El cineasta Joaquín Mazón regresa este viernes 17 de abril a la gran pantalla con La familia Benetón +2, una secuela que busca consolidar el éxito de su predecesora, que fue la quinta cinta española más taquillera de 2024. Protagonizada de nuevo por Leo Harlem y El Langui, el director aprovecha este lanzamiento para defender una mayor autonomía artística frente a las imposiciones del mercado. «Hemos pasado una época en la que casi todos hacíamos las cosas para intentar agradar al espectador y ahora estamos haciendo lo que queremos y eso se ve en el resultado», asegura Mazón, subrayando que el público actual demanda frescura y autenticidad.
Pese a la coincidencia en cartelera con el fenómeno de Torrente presidente, el equipo no teme la competencia, especialmente al ser Santiago Segura productor de esta entrega. Para Mazón, la coexistencia de diferentes propuestas es un síntoma de salud para la industria nacional: «No hay rivales en la taquilla. Yo estoy feliz de los datos de ‘Torrente presidente’ y espero que siga bien arriba», señala, convencido de que «hay público y género para todos los gustos». El objetivo de esta nueva entrega es elevar la apuesta cómica introduciendo a dos bebés que desestabilizan la precaria armonía familiar lograda anteriormente.
Leo Harlem, que vuelve a ponerse al frente de esta numerosa familia, bromea sobre la complejidad de rodar con niños pequeños, destacando que los bebés aportan un «salto de calidad» a la trama a pesar de los retos logísticos. «Lidiar con un hijo cuesta, hacerlo con dos todavía más, pues imagínate con siete. Hay que ser un valiente», afirma el cómico, quien confiesa que uno de los pequeños se convirtió en el «gancho» de la película debido a sus incesantes llantos durante el rodaje. El reparto se completa con la presencia de figuras internacionales como Natti Natasha y Maite Perroni, reforzando la vocación expansiva de la comedia española.

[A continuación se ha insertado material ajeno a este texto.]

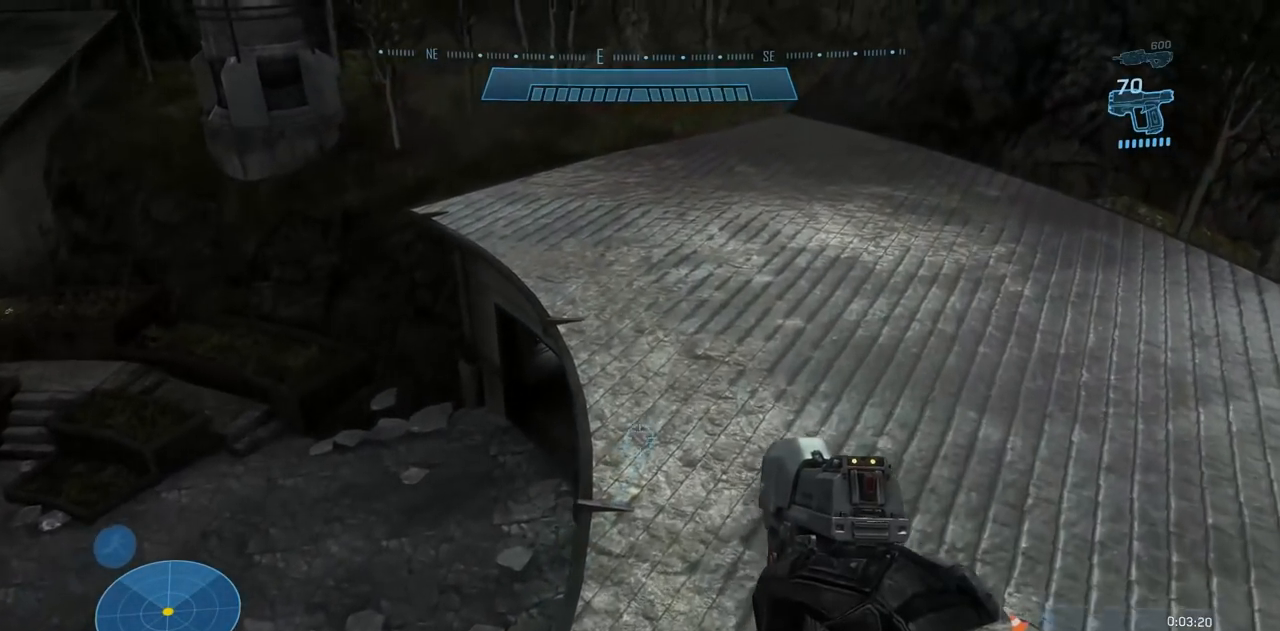
{"buttons": [], "left_stick": "up-right", "right_stick": "down-left", "events": [[500, "right_stick", "down-left"]]}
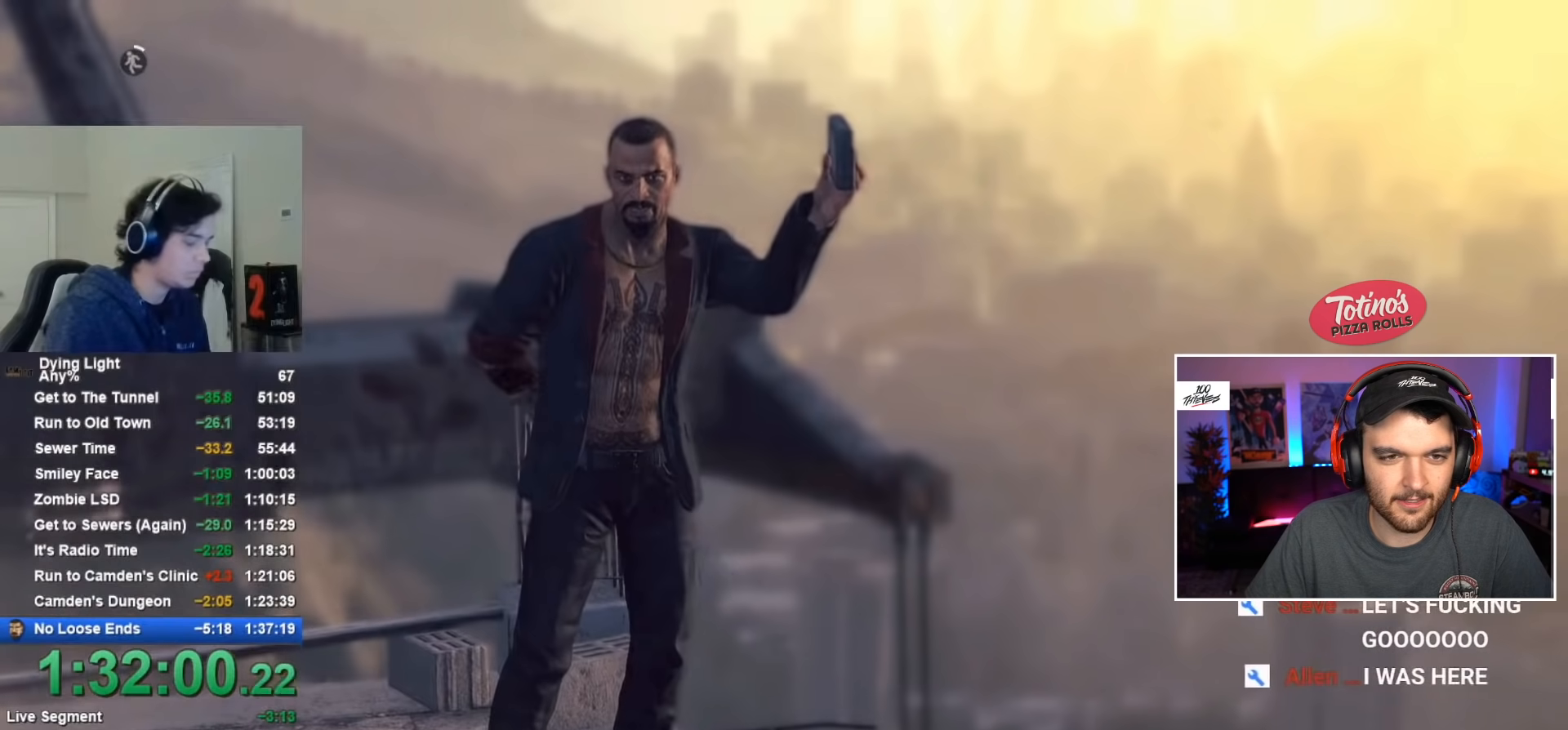
Gameplay with keyboard and mouse; each line is a JSON object with the keys and mouse buttons held at the frame after it. "events" lists presses ("down") and releases ("up") of "1", "2", "3", "4", "5", "a", "alt", "c", "caps_lock", "ctrl", "d", "e", "f", "g", "q", "r", "s", "shift", "space", "t", "tab", "v", "w", "x", "z", "mouse_left", "mouse_wheel" and "mouse_right" between this image and that frame as [ms after this image, input, new state], when the widget could be followed in between. "mouse_left", "mouse_wheel", "mouse_right" = the "left", "wheel", "right" buttons of the "mouse" list. No other keys are recorded. "wheel" means that the mouse wheel is clicked or scrolled. "mouse_move" is the direction in which the mouse moves at that frame (one of eight, or "still"), when it could be read.
{"keys": [], "mouse": [], "mouse_move": "still", "events": [[284, "a", "down"], [334, "a", "up"], [434, "a", "down"], [467, "a", "up"]]}
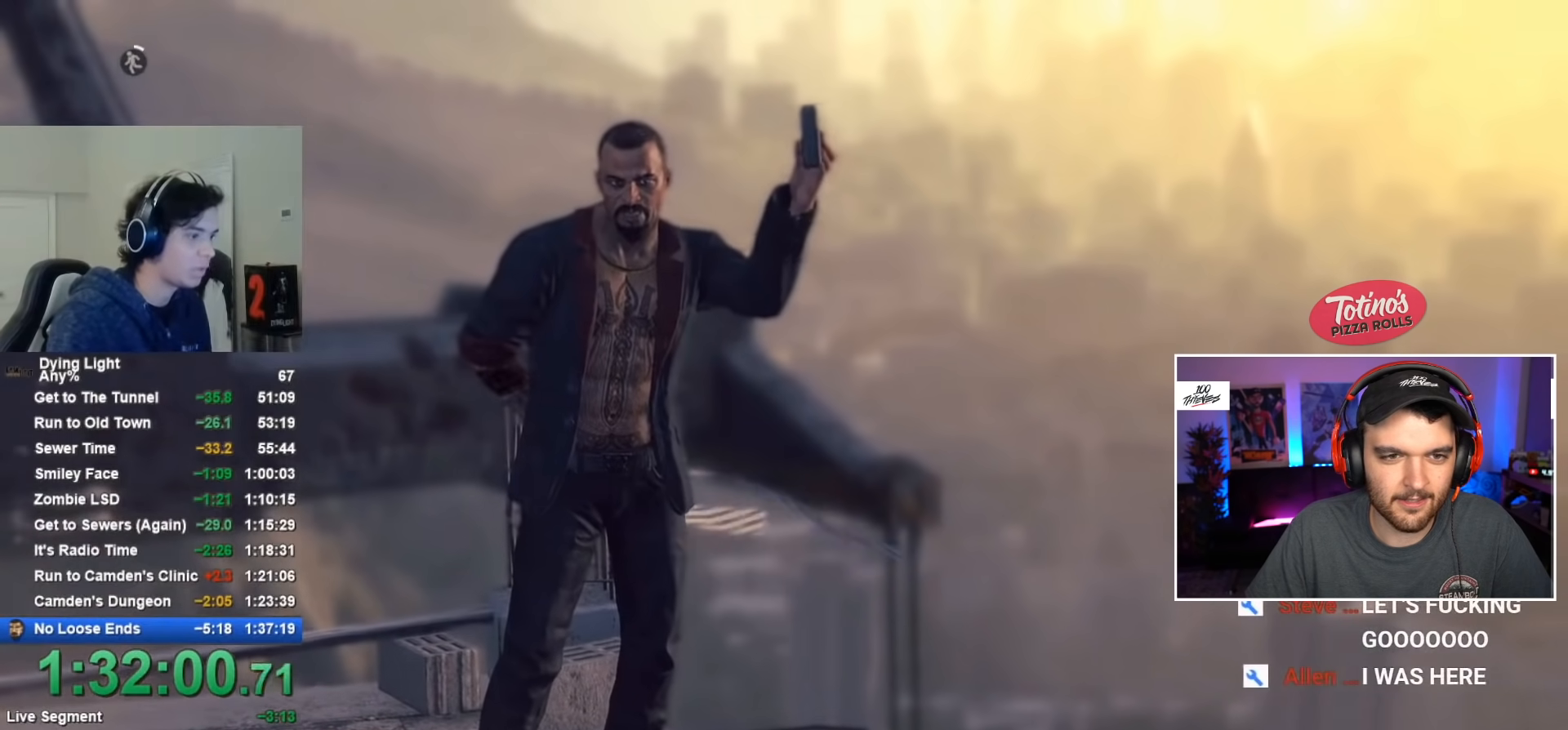
{"keys": [], "mouse": [], "mouse_move": "still", "events": [[67, "a", "down"], [117, "a", "up"], [267, "a", "down"], [300, "a", "up"]]}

Desde una perspectiva industrial, Harlem destaca la importancia de que el cine español logre éxitos masivos para sostener el tejido de las salas de exhibición. Según el actor, los grandes estrenos permiten financiar una variedad de proyectos que son vitales para la profesión: «Tiene que haber variedad, pero también debe haber rendimiento económico porque las salas pueden cerrar y eso es un problema». Para él, el éxito de cintas como la de Segura es un «pelotazo» que beneficia a todo el sector, permitiendo que películas de corte más familiar como la suya se retroalimenten de la afluencia de público.
Finalmente, el actor reflexiona sobre la evolución del humor y el agotamiento de las fórmulas extremas, ya sean excesivamente brutas o estrictamente políticamente correctas. Harlem defiende que los creadores deben actuar «en conciencia y sin mala intención», permitiendo que cada historia encuentre su tono natural sin presiones externas. «Si el humor se vuelve demasiado inquisitivo, pierde su esencia», puntualiza el intérprete, abogando por un registro que fluya según las necesidades del personaje y que evite cansar al espectador con etiquetas rígidas.